'''
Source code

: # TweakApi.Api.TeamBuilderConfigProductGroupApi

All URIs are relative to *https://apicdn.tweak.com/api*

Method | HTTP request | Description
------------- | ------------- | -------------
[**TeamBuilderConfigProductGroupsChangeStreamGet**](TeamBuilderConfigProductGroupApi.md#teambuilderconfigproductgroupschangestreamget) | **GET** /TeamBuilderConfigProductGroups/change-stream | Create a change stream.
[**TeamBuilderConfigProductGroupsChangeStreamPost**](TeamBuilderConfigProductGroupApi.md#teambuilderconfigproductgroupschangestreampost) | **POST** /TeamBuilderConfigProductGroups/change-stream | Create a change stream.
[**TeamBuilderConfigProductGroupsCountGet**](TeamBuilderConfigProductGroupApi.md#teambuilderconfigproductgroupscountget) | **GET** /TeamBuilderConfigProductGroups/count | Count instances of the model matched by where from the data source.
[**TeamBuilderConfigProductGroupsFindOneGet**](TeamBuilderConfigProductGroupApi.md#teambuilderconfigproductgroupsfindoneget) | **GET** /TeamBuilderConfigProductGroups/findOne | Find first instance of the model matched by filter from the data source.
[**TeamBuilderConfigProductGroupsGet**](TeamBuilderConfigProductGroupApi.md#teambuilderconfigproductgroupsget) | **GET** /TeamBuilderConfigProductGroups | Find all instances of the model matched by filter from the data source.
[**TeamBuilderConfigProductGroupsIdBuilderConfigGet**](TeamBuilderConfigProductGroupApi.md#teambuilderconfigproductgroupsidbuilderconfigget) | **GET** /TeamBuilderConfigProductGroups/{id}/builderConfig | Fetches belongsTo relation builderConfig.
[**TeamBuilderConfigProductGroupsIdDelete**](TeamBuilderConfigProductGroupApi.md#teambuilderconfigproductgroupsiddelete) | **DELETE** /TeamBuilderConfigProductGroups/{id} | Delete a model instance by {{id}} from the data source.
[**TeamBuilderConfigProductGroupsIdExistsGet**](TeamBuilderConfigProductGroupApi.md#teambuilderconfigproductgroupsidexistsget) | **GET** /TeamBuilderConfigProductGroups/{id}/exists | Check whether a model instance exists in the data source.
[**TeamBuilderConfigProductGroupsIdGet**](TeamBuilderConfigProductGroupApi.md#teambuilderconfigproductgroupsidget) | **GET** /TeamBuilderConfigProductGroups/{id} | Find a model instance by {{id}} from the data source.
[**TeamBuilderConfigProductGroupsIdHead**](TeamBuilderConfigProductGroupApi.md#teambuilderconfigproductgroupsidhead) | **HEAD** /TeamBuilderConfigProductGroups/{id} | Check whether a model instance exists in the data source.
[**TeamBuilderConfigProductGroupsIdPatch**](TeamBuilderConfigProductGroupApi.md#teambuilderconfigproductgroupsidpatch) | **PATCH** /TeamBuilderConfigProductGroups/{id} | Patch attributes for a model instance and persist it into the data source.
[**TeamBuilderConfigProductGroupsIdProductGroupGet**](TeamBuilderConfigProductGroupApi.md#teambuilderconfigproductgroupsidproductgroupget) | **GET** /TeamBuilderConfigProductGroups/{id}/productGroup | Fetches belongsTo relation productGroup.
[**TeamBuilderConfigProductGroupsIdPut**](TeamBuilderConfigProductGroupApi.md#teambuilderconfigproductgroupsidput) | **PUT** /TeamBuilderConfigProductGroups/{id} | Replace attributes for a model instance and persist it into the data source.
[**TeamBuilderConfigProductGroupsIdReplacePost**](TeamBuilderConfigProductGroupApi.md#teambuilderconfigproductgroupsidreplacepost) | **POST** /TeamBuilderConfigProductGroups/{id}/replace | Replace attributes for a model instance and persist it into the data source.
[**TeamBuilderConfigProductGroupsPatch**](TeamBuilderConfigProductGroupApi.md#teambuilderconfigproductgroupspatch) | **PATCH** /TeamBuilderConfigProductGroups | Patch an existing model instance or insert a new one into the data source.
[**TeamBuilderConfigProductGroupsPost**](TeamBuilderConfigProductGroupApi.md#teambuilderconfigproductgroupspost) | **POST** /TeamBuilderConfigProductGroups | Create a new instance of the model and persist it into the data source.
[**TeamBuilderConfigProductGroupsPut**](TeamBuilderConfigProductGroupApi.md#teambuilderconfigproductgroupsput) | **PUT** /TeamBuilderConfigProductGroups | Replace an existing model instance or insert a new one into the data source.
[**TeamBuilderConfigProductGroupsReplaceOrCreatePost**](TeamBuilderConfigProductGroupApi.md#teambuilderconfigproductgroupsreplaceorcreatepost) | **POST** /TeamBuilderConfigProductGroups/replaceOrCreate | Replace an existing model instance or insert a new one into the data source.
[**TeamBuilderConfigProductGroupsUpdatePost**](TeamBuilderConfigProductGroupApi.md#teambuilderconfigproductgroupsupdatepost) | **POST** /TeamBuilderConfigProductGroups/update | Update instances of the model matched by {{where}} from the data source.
'''
### [Written task]
Give the material above again, word for word.

### [Solved exercise]
Source code

: # TweakApi.Api.TeamBuilderConfigProductGroupApi

All URIs are relative to *https://apicdn.tweak.com/api*

Method | HTTP request | Description
------------- | ------------- | -------------
[**TeamBuilderConfigProductGroupsChangeStreamGet**](TeamBuilderConfigProductGroupApi.md#teambuilderconfigproductgroupschangestreamget) | **GET** /TeamBuilderConfigProductGroups/change-stream | Create a change stream.
[**TeamBuilderConfigProductGroupsChangeStreamPost**](TeamBuilderConfigProductGroupApi.md#teambuilderconfigproductgroupschangestreampost) | **POST** /TeamBuilderConfigProductGroups/change-stream | Create a change stream.
[**TeamBuilderConfigProductGroupsCountGet**](TeamBuilderConfigProductGroupApi.md#teambuilderconfigproductgroupscountget) | **GET** /TeamBuilderConfigProductGroups/count | Count instances of the model matched by where from the data source.
[**TeamBuilderConfigProductGroupsFindOneGet**](TeamBuilderConfigProductGroupApi.md#teambuilderconfigproductgroupsfindoneget) | **GET** /TeamBuilderConfigProductGroups/findOne | Find first instance of the model matched by filter from the data source.
[**TeamBuilderConfigProductGroupsGet**](TeamBuilderConfigProductGroupApi.md#teambuilderconfigproductgroupsget) | **GET** /TeamBuilderConfigProductGroups | Find all instances of the model matched by filter from the data source.
[**TeamBuilderConfigProductGroupsIdBuilderConfigGet**](TeamBuilderConfigProductGroupApi.md#teambuilderconfigproductgroupsidbuilderconfigget) | **GET** /TeamBuilderConfigProductGroups/{id}/builderConfig | Fetches belongsTo relation builderConfig.
[**TeamBuilderConfigProductGroupsIdDelete**](TeamBuilderConfigProductGroupApi.md#teambuilderconfigproductgroupsiddelete) | **DELETE** /TeamBuilderConfigProductGroups/{id} | Delete a model instance by {{id}} from the data source.
[**TeamBuilderConfigProductGroupsIdExistsGet**](TeamBuilderConfigProductGroupApi.md#teambuilderconfigproductgroupsidexistsget) | **GET** /TeamBuilderConfigProductGroups/{id}/exists | Check whether a model instance exists in the data source.
[**TeamBuilderConfigProductGroupsIdGet**](TeamBuilderConfigProductGroupApi.md#teambuilderconfigproductgroupsidget) | **GET** /TeamBuilderConfigProductGroups/{id} | Find a model instance by {{id}} from the data source.
[**TeamBuilderConfigProductGroupsIdHead**](TeamBuilderConfigProductGroupApi.md#teambuilderconfigproductgroupsidhead) | **HEAD** /TeamBuilderConfigProductGroups/{id} | Check whether a model instance exists in the data source.
[**TeamBuilderConfigProductGroupsIdPatch**](TeamBuilderConfigProductGroupApi.md#teambuilderconfigproductgroupsidpatch) | **PATCH** /TeamBuilderConfigProductGroups/{id} | Patch attributes for a model instance and persist it into the data source.
[**TeamBuilderConfigProductGroupsIdProductGroupGet**](TeamBuilderConfigProductGroupApi.md#teambuilderconfigproductgroupsidproductgroupget) | **GET** /TeamBuilderConfigProductGroups/{id}/productGroup | Fetches belongsTo relation productGroup.
[**TeamBuilderConfigProductGroupsIdPut**](TeamBuilderConfigProductGroupApi.md#teambuilderconfigproductgroupsidput) | **PUT** /TeamBuilderConfigProductGroups/{id} | Replace attributes for a model instance and persist it into the data source.
[**TeamBuilderConfigProductGroupsIdReplacePost**](TeamBuilderConfigProductGroupApi.md#teambuilderconfigproductgroupsidreplacepost) | **POST** /TeamBuilderConfigProductGroups/{id}/replace | Replace attributes for a model instance and persist it into the data source.
[**TeamBuilderConfigProductGroupsPatch**](TeamBuilderConfigProductGroupApi.md#teambuilderconfigproductgroupspatch) | **PATCH** /TeamBuilderConfigProductGroups | Patch an existing model instance or insert a new one into the data source.
[**TeamBuilderConfigProductGroupsPost**](TeamBuilderConfigProductGroupApi.md#teambuilderconfigproductgroupspost) | **POST** /TeamBuilderConfigProductGroups | Create a new instance of the model and persist it into the data source.
[**TeamBuilderConfigProductGroupsPut**](TeamBuilderConfigProductGroupApi.md#teambuilderconfigproductgroupsput) | **PUT** /TeamBuilderConfigProductGroups | Replace an existing model instance or insert a new one into the data source.
[**TeamBuilderConfigProductGroupsReplaceOrCreatePost**](TeamBuilderConfigProductGroupApi.md#teambuilderconfigproductgroupsreplaceorcreatepost) | **POST** /TeamBuilderConfigProductGroups/replaceOrCreate | Replace an existing model instance or insert a new one into the data source.
[**TeamBuilderConfigProductGroupsUpdatePost**](TeamBuilderConfigProductGroupApi.md#teambuilderconfigproductgroupsupdatepost) | **POST** /TeamBuilderConfigProductGroups/update | Update instances of the model matched by {{where}} from the data source.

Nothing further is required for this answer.